Le ricerche degli antropologi hanno messo in luce ormai da tempo che l’omogenitorialità è una delle tante forme possibili di “fare famiglia”, e che i pregiudizi su di essa sono infondati. Nel 2004, il presidente degli Stati Uniti Bush dichiarò che la famiglia “naturale” doveva essere composta da un padre e da una madre. Il giorno dopo, l’Associazione Americana di Antropologia (AAA), la più importante a livello mondiale, fece uscire una dichiarazione pubblica, nella quale si scriveva che i risultati di più di un secolo di ricerche antropologiche dimostravano che «una vasta gamma di tipi di famiglie, comprese le famiglie basate su unioni di tipo omosessuale, possono contribuire a società stabili e umane». Poco dopo, anche l’Associazione di Psicologia Americana (APA) fece uscire una dichiarazione simile.

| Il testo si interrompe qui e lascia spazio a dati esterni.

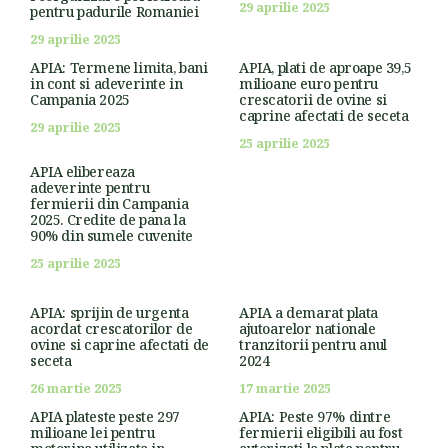
29 aprilie 2025
pentru padurile Romaniei
29 aprilie 2025
APIA: Termene limita, bani
APIA, plati de aproape 39,5
in cont si adeverinte in
milioane euro pentru
Campania 2025
crescatorii de ovine si
caprine afectati de seceta
29 aprilie 2025
25 aprilie 2025
APIA elibereaza
adeverinte pentru
fermierii din Campania
2025. Credite de pana la
90% din sumele cuvenite
25 aprilie 2025
APIA: sprijin de urgenta
APIA a demarat plata
acordat crescatorilor de
ajutoarelor nationale
ovine si caprine afectati de
tranzitorii pentru anul
seceta
2024
26 martie 2025
17 martie 2025
APIA plateste peste 297
APIA: Peste 97% dintre
milioane lei pentru
fermierii eligibili au fost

Nonostante ciò, circolano ancora tanti pregiudizi e falsità, come per esempio le recenti dichiarazioni della ministra per la Famiglia Eugenia Roccella, che ha detto che «un bambino ha diritto ad avere una mamma e un papà, perché è quello che tutti gli psicologi dicono». È incredibile che, venti anni dopo, ci siano personaggi politici che continuano a diffondere questi pregiudizi scientificamente infondati contro le famiglie omogenitoriali. Il compito degli studiosi, antropologi e psicologi per primi, è di continuare a ricordare che ciò che è importante non è il sesso o genere dei genitori, ma la qualità del rapporto che riescono a instaurare con i figli. Questo ci dicono le ricerche scientifiche, e questo bisognerebbe accettare a livello sociale e legale.